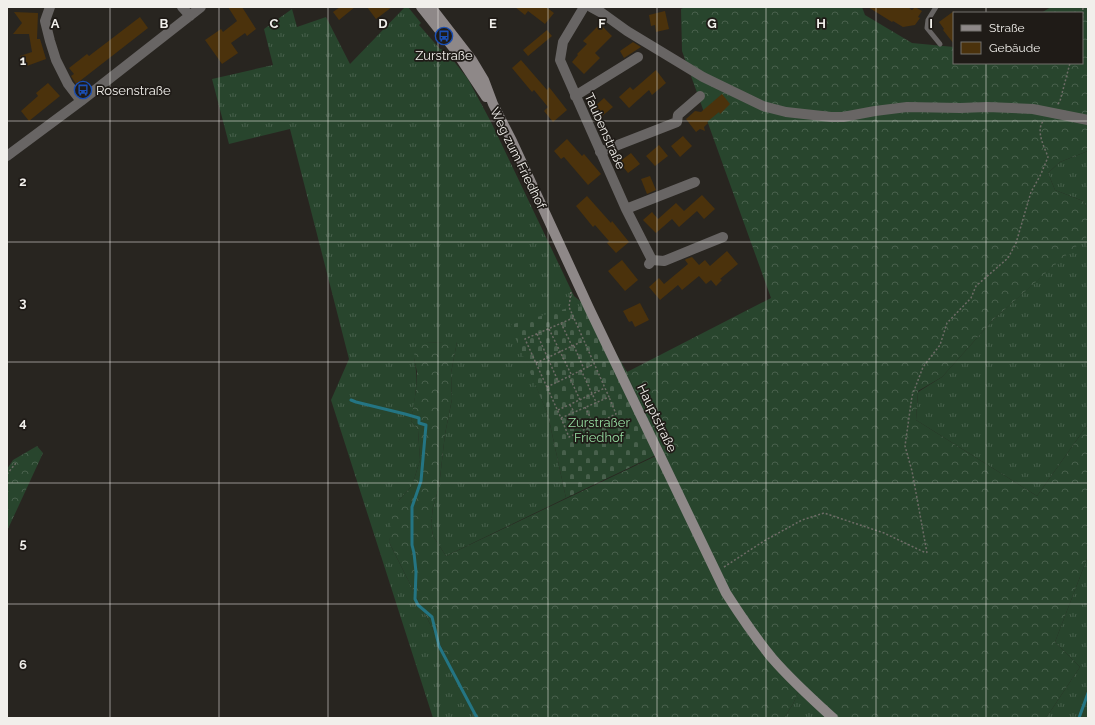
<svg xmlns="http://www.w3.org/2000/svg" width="1095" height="725" viewBox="0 0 1095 725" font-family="Raleway,sans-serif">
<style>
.grass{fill:url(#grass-tufts)}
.forest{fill:url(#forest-crowns)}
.cemetery{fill:url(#cemetery-stones)}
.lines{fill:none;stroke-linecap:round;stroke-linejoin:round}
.stream{stroke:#247583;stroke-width:3}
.building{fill:#4b320c}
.path{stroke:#6e6c67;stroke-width:1.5;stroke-dasharray:2 2;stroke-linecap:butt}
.lane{stroke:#686564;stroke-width:5}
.street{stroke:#686564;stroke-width:10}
.secondary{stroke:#8e8888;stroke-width:10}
.grid{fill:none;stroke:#f1efeb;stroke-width:1;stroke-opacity:0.55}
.labels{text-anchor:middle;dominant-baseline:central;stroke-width:3.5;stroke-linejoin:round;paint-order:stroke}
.poi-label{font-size:13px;fill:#f1efeb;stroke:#1f1b17}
.street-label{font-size:13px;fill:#f1efeb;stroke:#1f1b17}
.park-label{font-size:13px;fill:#95dba0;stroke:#1f1b17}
.grid-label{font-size:13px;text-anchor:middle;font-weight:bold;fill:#f1efeb;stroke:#1f1b17;stroke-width:3.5;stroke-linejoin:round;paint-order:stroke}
</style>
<defs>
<pattern id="grass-tufts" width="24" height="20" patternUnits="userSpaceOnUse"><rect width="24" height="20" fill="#28452d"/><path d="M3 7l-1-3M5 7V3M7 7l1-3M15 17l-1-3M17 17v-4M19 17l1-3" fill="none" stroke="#48604c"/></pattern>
<pattern id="forest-crowns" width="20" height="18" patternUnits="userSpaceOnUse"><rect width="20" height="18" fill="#28452d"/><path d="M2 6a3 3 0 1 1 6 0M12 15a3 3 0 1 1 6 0" fill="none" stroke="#48604c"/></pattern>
<pattern id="cemetery-stones" width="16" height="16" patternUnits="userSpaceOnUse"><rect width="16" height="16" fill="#28452d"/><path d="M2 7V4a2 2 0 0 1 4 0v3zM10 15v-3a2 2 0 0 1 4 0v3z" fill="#48604c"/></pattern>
</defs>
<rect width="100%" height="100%" fill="#282520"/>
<!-- grass -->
<path class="grass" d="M405 7H408L421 23 419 25 440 49 445 50 468 79 492 124 574 296 589 308 511 325 548 415 566 498 446 556 433 536 431 524 433 507 439 487 445 434 452 399 451 373 457 342 426 343 414 358C419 380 415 399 411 421L418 430 420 460 412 486 399 500 389 542 477 718H433L331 400 349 359 290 129 229 144 212 79 273 65 264 29 292 9 297 27 326 17 350 64Z
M1088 151V209L1083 201 1055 190 1048 173 1060 162Z
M1088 235V424L1037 496 916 420 918 392 942 377 994 319Z
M1088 556V718H1046L1080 667 1055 642Z
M800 688 833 718H784L793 704Z"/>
<!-- forest -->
<path class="forest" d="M685 7H862L865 15 912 43 954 47V63H1082V13H1041L1051 7H1088V151L1060 162 1048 173 1055 190 1083 201 1088 209V236L994 319 942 377 918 391 916 420 1037 496 1088 424V556L1055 642 1080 667 1046 718H833L800 688 793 704 784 718H477L389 542 392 516 399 500 412 486 420 460 418 430 411 421 416 390 417 372 414 358 415 347 426 343 444 342 448 338 457 342 451 373 452 399 445 434 439 487 433 507 431 524 433 536 446 556 660 454 627 372 771 298 682 51 681 9Z
M37 446 43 453 7 531V469L13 460Z"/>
<!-- cemetery -->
<path class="cemetery" d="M575 306 589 308 627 372 660 453 566 498 548 415 510 325Z"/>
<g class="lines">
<!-- stream -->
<path class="stream" d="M351 400 356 402 405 414 419 418V423L426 425 421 481 412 507V545L414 553 416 572 415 599 418 605 432 617 439 646 477 718
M1079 718 1088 693"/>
</g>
<!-- building -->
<path class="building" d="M228 7H242L256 29 247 36 245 33 231 43 238 53 222 64 205 40 221 29 223 32 237 21Z
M340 7H355L339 20 333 12Z
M367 7H392L376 19Z
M515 7H546L554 13 545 24 528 11 525 15Z
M868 7H908L912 10 915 7 922 11 918 17 920 18 915 25 903 27 893 21 892 22Z
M665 11 669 29 656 32 655 25 651 26 649 15Z
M954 11V44L943 30 944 29 939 22Z
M14 12 38 13 37 39H40L46 59 24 67 20 56 32 52 29 34H13L22 23Z
M140 17 148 28 76 84 71 76 74 74 69 68 87 54 89 56Z
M600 24 612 36 595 53 600 58 584 74 572 62 578 55 577 54 587 44 583 41Z
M547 30 552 36 528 56 523 50Z
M633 42 641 47 624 58 620 51Z
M521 60 547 90 549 87 567 110 553 122 544 111 548 107 534 90 532 92 512 68Z
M656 70 666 83 652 95 649 90 629 108 619 97 630 87 633 90Z
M48 83 60 96 29 121 21 111 38 96 36 93Z
M722 94 730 104 720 114 719 112 707 122 708 123 704 127 705 131 700 129 696 132 686 119 695 111 701 112Z
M604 98 613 107 601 117 593 108Z
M683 136 692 146 680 157 671 146Z
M567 139 582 156 584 154 601 174 588 185 564 157 561 159 554 151Z
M659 145 668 156 655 166 646 156Z
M631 153 640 164 628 173 619 162Z
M650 176 656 190 647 194 641 179Z
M702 195 715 209 704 219 697 211 679 227 672 219 656 233 643 220 652 212 658 219 676 203 684 211Z
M587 196 611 223 612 221 629 242 616 253 607 243 609 241 595 225 593 227 576 206Z
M727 251 738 264 720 279 722 280 716 286 711 280 706 284 699 276 682 290 678 285 660 300 649 287 659 278 664 284 688 264 685 260 686 259 692 257 699 265 705 260 710 266Z
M622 260 638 280 625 291 608 271Z
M640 303 649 320 635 327 632 321 629 322 623 311Z"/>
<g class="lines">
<!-- path -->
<path class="path" d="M1082 26 1083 7
M1058 104 1060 101 1070 63
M571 292 569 307 609 397 561 418 525 339 573 318
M561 323 572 346
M549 329 571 374
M537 334 558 381
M574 346 584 369
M536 363 583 341
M581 370 596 402
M569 376 580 400
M547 387 594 364
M570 405 574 412
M585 407 594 425
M558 410 605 388
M561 418 569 437 616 414 609 397
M7 474 16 463
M927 553 912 471 905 446 912 396 923 367 940 345 947 323 971 298 976 286 1008 258 1016 243 1031 192 1041 174 1048 157C1044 146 1035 130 1044 120
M724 567 764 541 802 520 824 513 884 533 926 553"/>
<!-- lane -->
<path class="lane" d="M936 7 928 20 927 28 940 44"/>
<!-- street -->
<path class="street" d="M50 7 45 21 50 41 56 60 68 84 81 101
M182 7 190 16
M584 7 563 42 560 60 626 209 652 260 649 264
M591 7 602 13 627 31 703 77 763 106 786 112 831 117H843L875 111 907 107 960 108 987 107 1033 109 1088 120
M575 96 638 57
M600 152 677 122 678 115 700 96
M7 156 81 101 201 7
M626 209 695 182
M652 260 664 261 723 237"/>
<!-- secondary -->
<path class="secondary" d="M421 7 455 50 486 97
M431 7 472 60 484 80 493 104 512 141 589 308 726 593C740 615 755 637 772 658 791 680 812 699 833 718"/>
</g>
<!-- grid -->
<path class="grid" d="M110 7V718M219 7V718M328 7V718M438 7V718M548 7V718M657 7V718M766 7V718M876 7V718M986 7V13M986 63V718M7 121H1088M7 242H1088M7 362H1088M7 483H1088M7 604H1088"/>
<!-- icons -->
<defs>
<symbol id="bus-ring" viewBox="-11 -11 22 22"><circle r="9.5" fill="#1f1b17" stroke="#1a4fb4" stroke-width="1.5"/><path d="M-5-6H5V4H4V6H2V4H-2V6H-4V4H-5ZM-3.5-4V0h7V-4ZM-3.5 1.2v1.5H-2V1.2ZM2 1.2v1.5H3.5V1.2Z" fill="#1a4fb4"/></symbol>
</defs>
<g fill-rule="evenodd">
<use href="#bus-ring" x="434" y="26" width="20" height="20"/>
<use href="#bus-ring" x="73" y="80" width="20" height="20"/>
</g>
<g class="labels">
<!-- poi labels -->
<g class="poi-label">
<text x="444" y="55">Zurstraße</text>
<text x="96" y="90" text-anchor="start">Rosenstraße</text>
</g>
<!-- street labels -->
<g class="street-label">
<text transform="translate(605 131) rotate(66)">Taubenstraße</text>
<text transform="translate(518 158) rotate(64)">Weg zum Friedhof</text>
<text transform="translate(657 418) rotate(64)">Hauptstraße</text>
</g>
<!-- park labels -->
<g class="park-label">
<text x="599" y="422">Zurstraßer<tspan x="599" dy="15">Friedhof</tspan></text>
</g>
</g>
<g class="grid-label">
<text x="55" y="28">A</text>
<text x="164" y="28">B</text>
<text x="274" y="28">C</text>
<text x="383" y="28">D</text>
<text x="493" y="28">E</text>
<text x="602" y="28">F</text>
<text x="712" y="28">G</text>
<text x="821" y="28">H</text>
<text x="931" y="28">I</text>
<text x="23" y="65">1</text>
<text x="23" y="186">2</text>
<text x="23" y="307">3</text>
<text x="23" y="427">4</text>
<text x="23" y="548">5</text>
<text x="23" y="669">6</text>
</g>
<!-- border -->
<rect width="1095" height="725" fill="none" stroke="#f1efeb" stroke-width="16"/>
<!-- legend -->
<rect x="953" y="12" width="130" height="52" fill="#1f1b17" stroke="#73706c"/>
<rect x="961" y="25" width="20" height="6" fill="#8e8888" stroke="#73706c"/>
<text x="989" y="32" font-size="12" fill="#f1efeb">Straße</text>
<rect x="961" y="42" width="20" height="12" fill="#4b320c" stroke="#73706c"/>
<text x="989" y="52" font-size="12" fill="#f1efeb">Gebäude</text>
</svg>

DIRECTIONS FOR THIS TASK. Select and copy each line from the data that includes the word "linecap".

EXERCISE OUTPUT.
.lines{fill:none;stroke-linecap:round;stroke-linejoin:round}
.path{stroke:#6e6c67;stroke-width:1.5;stroke-dasharray:2 2;stroke-linecap:butt}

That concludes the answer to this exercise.